(Beginning of SUPPLIED MATERIAL)
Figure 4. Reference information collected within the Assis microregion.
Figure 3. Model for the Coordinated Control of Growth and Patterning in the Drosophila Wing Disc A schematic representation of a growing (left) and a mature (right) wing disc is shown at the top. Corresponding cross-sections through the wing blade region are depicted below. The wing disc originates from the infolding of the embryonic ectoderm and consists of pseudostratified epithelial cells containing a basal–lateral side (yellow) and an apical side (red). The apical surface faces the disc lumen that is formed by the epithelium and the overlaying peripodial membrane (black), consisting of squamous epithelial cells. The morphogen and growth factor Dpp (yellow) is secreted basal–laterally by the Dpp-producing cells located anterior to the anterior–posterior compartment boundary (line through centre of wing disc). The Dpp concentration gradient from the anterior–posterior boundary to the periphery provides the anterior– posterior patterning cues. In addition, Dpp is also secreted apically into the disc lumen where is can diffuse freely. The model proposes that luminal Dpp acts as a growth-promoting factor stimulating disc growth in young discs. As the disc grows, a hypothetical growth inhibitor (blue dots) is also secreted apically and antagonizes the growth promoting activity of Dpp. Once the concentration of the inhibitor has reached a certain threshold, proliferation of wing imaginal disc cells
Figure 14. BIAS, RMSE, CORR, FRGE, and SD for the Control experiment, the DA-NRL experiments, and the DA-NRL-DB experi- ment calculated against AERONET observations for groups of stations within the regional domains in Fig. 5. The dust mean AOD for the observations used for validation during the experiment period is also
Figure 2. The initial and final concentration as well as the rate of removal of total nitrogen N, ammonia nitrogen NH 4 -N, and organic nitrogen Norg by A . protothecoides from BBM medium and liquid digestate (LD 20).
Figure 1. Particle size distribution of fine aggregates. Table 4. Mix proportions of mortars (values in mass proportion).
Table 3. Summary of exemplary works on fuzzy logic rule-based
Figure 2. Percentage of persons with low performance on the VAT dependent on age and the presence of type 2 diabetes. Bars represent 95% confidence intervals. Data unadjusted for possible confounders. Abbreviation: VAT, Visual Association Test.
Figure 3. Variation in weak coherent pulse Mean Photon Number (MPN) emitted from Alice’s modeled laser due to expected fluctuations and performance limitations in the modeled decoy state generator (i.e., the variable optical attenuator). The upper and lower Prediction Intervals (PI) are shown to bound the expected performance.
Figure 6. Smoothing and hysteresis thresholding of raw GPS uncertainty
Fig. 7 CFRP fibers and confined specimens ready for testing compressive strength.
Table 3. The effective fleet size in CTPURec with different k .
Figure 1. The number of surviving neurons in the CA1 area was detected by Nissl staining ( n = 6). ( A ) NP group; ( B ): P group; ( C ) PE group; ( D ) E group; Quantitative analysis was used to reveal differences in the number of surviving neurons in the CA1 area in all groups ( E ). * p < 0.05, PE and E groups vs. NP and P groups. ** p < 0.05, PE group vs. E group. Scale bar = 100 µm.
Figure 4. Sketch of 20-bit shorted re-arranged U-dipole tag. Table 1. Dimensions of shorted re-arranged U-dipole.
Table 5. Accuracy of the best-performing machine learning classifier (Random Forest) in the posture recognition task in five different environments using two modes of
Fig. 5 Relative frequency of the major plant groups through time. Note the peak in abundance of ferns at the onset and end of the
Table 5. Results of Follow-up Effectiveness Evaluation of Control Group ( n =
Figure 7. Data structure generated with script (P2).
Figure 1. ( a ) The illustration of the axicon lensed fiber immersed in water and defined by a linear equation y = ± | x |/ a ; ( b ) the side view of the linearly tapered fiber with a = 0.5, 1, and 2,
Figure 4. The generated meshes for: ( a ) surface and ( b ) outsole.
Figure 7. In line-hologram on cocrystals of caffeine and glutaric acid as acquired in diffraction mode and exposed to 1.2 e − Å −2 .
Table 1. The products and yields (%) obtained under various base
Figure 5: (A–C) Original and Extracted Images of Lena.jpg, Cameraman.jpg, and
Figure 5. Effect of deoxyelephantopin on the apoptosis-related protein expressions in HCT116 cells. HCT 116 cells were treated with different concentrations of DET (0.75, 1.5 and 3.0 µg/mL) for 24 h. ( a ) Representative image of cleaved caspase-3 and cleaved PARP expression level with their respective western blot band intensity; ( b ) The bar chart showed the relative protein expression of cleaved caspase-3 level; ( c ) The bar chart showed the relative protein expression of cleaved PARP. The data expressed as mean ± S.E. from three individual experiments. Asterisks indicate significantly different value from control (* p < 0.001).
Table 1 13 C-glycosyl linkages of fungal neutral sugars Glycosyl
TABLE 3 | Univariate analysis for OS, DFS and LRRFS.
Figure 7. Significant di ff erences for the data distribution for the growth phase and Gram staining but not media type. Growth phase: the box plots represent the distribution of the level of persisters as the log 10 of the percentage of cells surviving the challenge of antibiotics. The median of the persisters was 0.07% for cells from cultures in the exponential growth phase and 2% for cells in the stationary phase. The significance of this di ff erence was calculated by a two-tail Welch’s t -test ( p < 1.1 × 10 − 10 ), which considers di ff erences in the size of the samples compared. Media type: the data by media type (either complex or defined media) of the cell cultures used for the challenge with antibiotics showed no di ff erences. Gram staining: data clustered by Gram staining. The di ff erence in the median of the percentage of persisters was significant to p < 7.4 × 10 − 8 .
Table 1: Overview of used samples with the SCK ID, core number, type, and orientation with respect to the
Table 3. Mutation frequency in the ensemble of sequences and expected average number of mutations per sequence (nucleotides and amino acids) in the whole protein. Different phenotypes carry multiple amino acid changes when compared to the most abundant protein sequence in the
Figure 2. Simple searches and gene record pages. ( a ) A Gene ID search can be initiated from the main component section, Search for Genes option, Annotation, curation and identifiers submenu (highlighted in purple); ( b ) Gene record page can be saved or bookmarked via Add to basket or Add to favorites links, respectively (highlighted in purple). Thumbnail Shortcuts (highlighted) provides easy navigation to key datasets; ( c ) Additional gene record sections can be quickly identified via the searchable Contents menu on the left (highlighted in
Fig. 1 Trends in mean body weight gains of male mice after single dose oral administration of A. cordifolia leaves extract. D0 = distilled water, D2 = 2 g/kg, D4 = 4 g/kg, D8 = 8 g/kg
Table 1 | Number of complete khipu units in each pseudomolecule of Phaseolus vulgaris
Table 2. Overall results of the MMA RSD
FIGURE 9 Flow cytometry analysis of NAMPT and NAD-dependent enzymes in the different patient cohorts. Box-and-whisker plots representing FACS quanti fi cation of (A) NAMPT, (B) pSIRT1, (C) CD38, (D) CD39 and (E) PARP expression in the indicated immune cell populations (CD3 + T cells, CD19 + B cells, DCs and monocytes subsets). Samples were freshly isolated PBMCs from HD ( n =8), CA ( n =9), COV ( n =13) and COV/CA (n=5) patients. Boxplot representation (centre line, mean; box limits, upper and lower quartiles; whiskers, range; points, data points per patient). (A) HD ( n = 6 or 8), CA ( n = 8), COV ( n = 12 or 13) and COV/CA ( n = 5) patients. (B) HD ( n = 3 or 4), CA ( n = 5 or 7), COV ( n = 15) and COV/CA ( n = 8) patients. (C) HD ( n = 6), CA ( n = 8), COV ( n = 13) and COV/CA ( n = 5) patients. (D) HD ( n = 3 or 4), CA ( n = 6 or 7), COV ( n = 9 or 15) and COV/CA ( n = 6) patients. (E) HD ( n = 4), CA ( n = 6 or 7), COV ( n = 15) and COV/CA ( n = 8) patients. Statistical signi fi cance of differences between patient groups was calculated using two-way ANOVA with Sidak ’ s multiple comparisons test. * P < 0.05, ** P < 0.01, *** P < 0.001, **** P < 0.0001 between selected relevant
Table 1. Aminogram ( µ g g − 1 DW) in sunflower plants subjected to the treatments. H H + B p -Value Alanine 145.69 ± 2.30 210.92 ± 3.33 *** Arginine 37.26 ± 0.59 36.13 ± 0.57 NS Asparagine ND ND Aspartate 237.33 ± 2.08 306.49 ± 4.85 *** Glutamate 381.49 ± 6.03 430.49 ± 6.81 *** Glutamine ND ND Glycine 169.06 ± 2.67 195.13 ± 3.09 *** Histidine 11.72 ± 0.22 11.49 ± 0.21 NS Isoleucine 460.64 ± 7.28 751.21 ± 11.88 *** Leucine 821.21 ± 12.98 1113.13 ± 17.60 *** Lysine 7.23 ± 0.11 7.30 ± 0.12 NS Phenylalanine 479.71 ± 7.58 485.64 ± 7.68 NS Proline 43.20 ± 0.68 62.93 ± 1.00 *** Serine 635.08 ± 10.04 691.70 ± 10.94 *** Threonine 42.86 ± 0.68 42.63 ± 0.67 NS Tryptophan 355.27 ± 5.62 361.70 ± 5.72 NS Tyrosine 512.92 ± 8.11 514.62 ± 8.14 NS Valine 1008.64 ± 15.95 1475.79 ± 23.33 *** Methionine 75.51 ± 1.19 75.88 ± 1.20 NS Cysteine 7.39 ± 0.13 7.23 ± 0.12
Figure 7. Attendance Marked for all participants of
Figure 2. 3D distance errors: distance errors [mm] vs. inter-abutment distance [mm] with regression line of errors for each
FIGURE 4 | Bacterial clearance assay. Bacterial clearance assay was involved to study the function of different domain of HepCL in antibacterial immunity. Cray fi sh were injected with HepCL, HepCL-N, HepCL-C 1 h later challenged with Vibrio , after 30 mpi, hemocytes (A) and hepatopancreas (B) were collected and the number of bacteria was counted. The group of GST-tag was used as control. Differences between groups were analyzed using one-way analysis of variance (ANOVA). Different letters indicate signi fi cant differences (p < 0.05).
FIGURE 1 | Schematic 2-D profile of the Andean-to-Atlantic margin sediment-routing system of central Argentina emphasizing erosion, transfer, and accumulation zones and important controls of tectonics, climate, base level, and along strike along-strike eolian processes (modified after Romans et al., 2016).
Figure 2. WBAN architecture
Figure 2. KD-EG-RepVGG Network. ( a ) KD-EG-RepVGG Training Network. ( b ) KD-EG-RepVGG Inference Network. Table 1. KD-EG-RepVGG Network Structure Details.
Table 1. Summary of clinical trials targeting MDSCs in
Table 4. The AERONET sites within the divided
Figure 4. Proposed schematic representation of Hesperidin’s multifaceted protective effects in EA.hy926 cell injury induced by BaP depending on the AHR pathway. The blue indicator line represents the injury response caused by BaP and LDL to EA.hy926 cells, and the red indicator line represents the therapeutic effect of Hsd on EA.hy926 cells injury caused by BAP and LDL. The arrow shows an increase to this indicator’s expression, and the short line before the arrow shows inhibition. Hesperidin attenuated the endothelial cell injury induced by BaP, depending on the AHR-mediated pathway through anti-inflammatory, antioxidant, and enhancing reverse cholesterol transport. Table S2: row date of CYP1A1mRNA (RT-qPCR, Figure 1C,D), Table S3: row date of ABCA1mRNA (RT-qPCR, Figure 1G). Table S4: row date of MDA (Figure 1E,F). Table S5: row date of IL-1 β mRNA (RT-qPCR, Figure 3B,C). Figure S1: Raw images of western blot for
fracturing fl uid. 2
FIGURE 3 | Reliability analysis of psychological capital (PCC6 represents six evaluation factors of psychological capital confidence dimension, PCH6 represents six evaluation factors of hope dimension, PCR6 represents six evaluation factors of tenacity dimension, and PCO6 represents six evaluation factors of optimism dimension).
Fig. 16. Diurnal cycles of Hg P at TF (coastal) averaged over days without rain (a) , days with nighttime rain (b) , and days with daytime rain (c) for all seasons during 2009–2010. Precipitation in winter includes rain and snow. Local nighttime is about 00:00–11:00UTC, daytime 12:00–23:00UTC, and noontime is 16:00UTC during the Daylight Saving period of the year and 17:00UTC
(End of SUPPLIED MATERIAL)
** PROBLEM DETAILS **
Look through the data above and return exactly the lines from the one that contains "Figure 7. Attendance" to the one that contains "Figure 2. 3D", inclusive, with nothing else.

** ANSWER SPACE **
Figure 7. Attendance Marked for all participants of
Figure 2. 3D distance errors: distance errors [mm] vs. inter-abutment distance [mm] with regression line of errors for each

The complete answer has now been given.